**GIVEN INFORMATION:**
• • •

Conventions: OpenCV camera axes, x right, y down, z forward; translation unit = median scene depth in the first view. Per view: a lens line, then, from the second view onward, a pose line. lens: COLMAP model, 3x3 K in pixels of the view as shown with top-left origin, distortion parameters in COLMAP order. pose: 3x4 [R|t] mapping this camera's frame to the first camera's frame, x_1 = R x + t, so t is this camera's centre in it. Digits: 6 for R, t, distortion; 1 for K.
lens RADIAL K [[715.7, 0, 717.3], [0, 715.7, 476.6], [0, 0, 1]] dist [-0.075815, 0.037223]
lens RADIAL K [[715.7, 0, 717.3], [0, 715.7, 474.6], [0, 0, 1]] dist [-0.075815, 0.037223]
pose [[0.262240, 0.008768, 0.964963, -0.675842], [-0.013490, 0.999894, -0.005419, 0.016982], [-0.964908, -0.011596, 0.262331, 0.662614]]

• • •

**TO DO:**
Repeat this material verbatim.

**ANSWER TO THE EXERCISE:**
Conventions: OpenCV camera axes, x right, y down, z forward; translation unit = median scene depth in the first view. Per view: a lens line, then, from the second view onward, a pose line. lens: COLMAP model, 3x3 K in pixels of the view as shown with top-left origin, distortion parameters in COLMAP order. pose: 3x4 [R|t] mapping this camera's frame to the first camera's frame, x_1 = R x + t, so t is this camera's centre in it. Digits: 6 for R, t, distortion; 1 for K.
lens RADIAL K [[715.7, 0, 717.3], [0, 715.7, 476.6], [0, 0, 1]] dist [-0.075815, 0.037223]
lens RADIAL K [[715.7, 0, 717.3], [0, 715.7, 474.6], [0, 0, 1]] dist [-0.075815, 0.037223]
pose [[0.262240, 0.008768, 0.964963, -0.675842], [-0.013490, 0.999894, -0.005419, 0.016982], [-0.964908, -0.011596, 0.262331, 0.662614]]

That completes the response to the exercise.